Calculate Your Experience

Any freelance gig is going to need some sort of background and some sort of previous work.  This is paramount to calculating a competitive rate!

Do not over estimate on experience or overreach your experience when working with customers.  They are going to rely on you being as accurate as possible so they know what to come to you with.

When setting a competitive rate, you have to really hone in on how much experience you have.  Working on vehicles for funsies doesn’t always equate to experience and some work hours at a shop might not go towards your overall mechanic time.  
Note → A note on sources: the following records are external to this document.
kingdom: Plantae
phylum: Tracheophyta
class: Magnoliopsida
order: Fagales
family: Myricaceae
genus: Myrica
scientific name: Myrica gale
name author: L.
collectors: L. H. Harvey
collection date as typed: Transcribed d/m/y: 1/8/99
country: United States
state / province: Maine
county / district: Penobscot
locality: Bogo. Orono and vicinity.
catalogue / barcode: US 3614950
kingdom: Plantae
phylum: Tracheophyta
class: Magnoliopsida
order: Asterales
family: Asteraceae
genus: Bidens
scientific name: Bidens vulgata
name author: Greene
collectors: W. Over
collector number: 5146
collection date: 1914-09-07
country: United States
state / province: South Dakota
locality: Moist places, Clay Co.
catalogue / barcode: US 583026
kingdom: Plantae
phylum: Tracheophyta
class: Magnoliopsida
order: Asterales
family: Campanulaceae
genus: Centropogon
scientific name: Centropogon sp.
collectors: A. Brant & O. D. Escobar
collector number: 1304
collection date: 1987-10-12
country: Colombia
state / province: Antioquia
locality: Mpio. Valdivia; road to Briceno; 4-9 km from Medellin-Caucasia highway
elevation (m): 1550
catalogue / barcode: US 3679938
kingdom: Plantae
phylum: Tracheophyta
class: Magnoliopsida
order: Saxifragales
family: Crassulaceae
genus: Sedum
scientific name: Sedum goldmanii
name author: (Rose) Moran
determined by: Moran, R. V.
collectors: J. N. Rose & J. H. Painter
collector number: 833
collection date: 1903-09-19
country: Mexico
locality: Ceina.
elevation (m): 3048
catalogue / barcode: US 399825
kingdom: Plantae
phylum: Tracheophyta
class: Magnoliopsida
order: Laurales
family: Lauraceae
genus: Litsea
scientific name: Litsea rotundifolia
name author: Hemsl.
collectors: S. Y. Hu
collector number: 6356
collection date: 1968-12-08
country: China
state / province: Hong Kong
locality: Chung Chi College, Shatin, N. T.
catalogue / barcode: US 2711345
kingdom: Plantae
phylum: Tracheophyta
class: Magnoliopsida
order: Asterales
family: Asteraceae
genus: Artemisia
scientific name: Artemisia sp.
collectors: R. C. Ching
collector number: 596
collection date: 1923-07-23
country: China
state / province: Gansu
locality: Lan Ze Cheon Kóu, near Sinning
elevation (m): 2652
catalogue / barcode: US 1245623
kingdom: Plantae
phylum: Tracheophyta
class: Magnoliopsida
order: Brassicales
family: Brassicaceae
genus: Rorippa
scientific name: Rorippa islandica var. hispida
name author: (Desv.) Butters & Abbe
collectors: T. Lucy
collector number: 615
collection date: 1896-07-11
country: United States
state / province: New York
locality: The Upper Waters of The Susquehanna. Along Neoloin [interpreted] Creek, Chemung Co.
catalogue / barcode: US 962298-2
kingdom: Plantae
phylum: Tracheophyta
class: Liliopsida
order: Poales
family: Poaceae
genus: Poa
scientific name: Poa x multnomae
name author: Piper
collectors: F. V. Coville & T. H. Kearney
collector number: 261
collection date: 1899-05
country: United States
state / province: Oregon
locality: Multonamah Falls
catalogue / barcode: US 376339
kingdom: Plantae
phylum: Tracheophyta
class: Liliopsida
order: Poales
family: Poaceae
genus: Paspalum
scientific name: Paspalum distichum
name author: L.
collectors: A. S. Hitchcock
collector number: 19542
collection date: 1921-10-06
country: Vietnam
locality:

Each person’s experience is going to vary.  When you calculate how much time you’ve had in the industry, there’s a little break down that I tend to keep in mind when setting rates:

  • Low End: zero to five years
  • Mid: five to ten years 
  • High End: ten years and up

With that breakdown comes proof of experience, a degree or certifications and additional qualifications.  If you don’t have any of that then add on three to four years to each bracket.  It’s an ugly truth but experience has been constantly used as a measure of competency even if someone didn’t put in effort into that experience.

Shop for Parts

Some of the best mechanics I have met do their best to find multiple options for parts.  Remember, you are not just working on a car, you’re looking through resources that you know how to navigate.  If a customer tried to explore some of those sites, they might get some questions answered but they won’t find the same things you do.

Another benefit of shopping for parts is that this goes into your expenses.  Time spent researching can be billed to your clients or included as a service fee; that choice is totally up to you.

Conclusion

Now is the perfect time to build up a competitive freelance mechanic portfolio.  A lot of the oil industry is in the air, cars constantly need repair, and your skills are valuable no matter where you go.  It’s time to take advantage of your skill set and get to work with one of the best rates in your area.